→ Dataset excerpts

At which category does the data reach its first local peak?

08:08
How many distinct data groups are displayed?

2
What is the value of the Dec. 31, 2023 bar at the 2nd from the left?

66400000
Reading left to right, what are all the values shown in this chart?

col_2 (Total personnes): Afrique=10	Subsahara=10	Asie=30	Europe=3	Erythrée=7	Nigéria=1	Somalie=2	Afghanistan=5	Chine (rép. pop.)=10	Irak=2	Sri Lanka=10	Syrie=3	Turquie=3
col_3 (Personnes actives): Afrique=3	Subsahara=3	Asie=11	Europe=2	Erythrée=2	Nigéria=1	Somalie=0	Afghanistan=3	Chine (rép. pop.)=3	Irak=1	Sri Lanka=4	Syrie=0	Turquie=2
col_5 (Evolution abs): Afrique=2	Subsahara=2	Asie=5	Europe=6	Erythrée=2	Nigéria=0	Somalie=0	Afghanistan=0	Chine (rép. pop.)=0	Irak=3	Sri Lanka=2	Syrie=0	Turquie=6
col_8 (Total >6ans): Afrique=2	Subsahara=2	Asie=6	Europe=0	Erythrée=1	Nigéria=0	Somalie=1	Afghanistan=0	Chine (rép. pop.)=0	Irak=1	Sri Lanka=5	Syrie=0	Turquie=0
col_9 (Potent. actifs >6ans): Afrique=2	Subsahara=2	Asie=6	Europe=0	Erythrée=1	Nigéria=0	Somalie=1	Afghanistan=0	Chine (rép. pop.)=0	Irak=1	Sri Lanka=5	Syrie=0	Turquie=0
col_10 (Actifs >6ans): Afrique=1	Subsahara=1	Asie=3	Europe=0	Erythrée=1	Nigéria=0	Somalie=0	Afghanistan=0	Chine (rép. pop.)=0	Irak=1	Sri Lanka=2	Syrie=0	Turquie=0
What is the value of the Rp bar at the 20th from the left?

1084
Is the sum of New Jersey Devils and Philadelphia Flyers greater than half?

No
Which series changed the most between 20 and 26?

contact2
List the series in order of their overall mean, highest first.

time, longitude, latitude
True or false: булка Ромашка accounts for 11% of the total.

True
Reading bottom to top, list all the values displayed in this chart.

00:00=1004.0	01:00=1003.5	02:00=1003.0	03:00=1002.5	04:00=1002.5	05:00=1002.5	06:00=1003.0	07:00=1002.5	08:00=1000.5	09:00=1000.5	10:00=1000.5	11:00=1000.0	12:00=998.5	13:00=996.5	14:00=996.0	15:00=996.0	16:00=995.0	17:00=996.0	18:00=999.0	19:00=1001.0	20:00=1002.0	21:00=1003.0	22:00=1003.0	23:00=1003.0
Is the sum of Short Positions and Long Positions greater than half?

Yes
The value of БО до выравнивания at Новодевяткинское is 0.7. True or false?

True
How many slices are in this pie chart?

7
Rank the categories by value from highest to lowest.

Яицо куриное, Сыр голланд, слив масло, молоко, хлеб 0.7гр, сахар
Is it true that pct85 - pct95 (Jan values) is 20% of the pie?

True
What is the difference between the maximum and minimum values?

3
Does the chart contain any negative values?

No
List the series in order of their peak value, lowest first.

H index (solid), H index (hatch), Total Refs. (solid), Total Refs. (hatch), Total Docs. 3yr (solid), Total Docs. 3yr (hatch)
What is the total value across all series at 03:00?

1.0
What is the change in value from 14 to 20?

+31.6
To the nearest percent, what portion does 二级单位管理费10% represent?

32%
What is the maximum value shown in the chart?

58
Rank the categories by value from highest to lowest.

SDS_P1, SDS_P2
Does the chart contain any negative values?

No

→ Work to be completed
Reproduce the entire listing above verbatim, from the first line through the last.

→ Solution for this problem
At which category does the data reach its first local peak?

08:08
How many distinct data groups are displayed?

2
What is the value of the Dec. 31, 2023 bar at the 2nd from the left?

66400000
Reading left to right, what are all the values shown in this chart?

col_2 (Total personnes): Afrique=10	Subsahara=10	Asie=30	Europe=3	Erythrée=7	Nigéria=1	Somalie=2	Afghanistan=5	Chine (rép. pop.)=10	Irak=2	Sri Lanka=10	Syrie=3	Turquie=3
col_3 (Personnes actives): Afrique=3	Subsahara=3	Asie=11	Europe=2	Erythrée=2	Nigéria=1	Somalie=0	Afghanistan=3	Chine (rép. pop.)=3	Irak=1	Sri Lanka=4	Syrie=0	Turquie=2
col_5 (Evolution abs): Afrique=2	Subsahara=2	Asie=5	Europe=6	Erythrée=2	Nigéria=0	Somalie=0	Afghanistan=0	Chine (rép. pop.)=0	Irak=3	Sri Lanka=2	Syrie=0	Turquie=6
col_8 (Total >6ans): Afrique=2	Subsahara=2	Asie=6	Europe=0	Erythrée=1	Nigéria=0	Somalie=1	Afghanistan=0	Chine (rép. pop.)=0	Irak=1	Sri Lanka=5	Syrie=0	Turquie=0
col_9 (Potent. actifs >6ans): Afrique=2	Subsahara=2	Asie=6	Europe=0	Erythrée=1	Nigéria=0	Somalie=1	Afghanistan=0	Chine (rép. pop.)=0	Irak=1	Sri Lanka=5	Syrie=0	Turquie=0
col_10 (Actifs >6ans): Afrique=1	Subsahara=1	Asie=3	Europe=0	Erythrée=1	Nigéria=0	Somalie=0	Afghanistan=0	Chine (rép. pop.)=0	Irak=1	Sri Lanka=2	Syrie=0	Turquie=0
What is the value of the Rp bar at the 20th from the left?

1084
Is the sum of New Jersey Devils and Philadelphia Flyers greater than half?

No
Which series changed the most between 20 and 26?

contact2
List the series in order of their overall mean, highest first.

time, longitude, latitude
True or false: булка Ромашка accounts for 11% of the total.

True
Reading bottom to top, list all the values displayed in this chart.

00:00=1004.0	01:00=1003.5	02:00=1003.0	03:00=1002.5	04:00=1002.5	05:00=1002.5	06:00=1003.0	07:00=1002.5	08:00=1000.5	09:00=1000.5	10:00=1000.5	11:00=1000.0	12:00=998.5	13:00=996.5	14:00=996.0	15:00=996.0	16:00=995.0	17:00=996.0	18:00=999.0	19:00=1001.0	20:00=1002.0	21:00=1003.0	22:00=1003.0	23:00=1003.0
Is the sum of Short Positions and Long Positions greater than half?

Yes
The value of БО до выравнивания at Новодевяткинское is 0.7. True or false?

True
How many slices are in this pie chart?

7
Rank the categories by value from highest to lowest.

Яицо куриное, Сыр голланд, слив масло, молоко, хлеб 0.7гр, сахар
Is it true that pct85 - pct95 (Jan values) is 20% of the pie?

True
What is the difference between the maximum and minimum values?

3
Does the chart contain any negative values?

No
List the series in order of their peak value, lowest first.

H index (solid), H index (hatch), Total Refs. (solid), Total Refs. (hatch), Total Docs. 3yr (solid), Total Docs. 3yr (hatch)
What is the total value across all series at 03:00?

1.0
What is the change in value from 14 to 20?

+31.6
To the nearest percent, what portion does 二级单位管理费10% represent?

32%
What is the maximum value shown in the chart?

58
Rank the categories by value from highest to lowest.

SDS_P1, SDS_P2
Does the chart contain any negative values?

No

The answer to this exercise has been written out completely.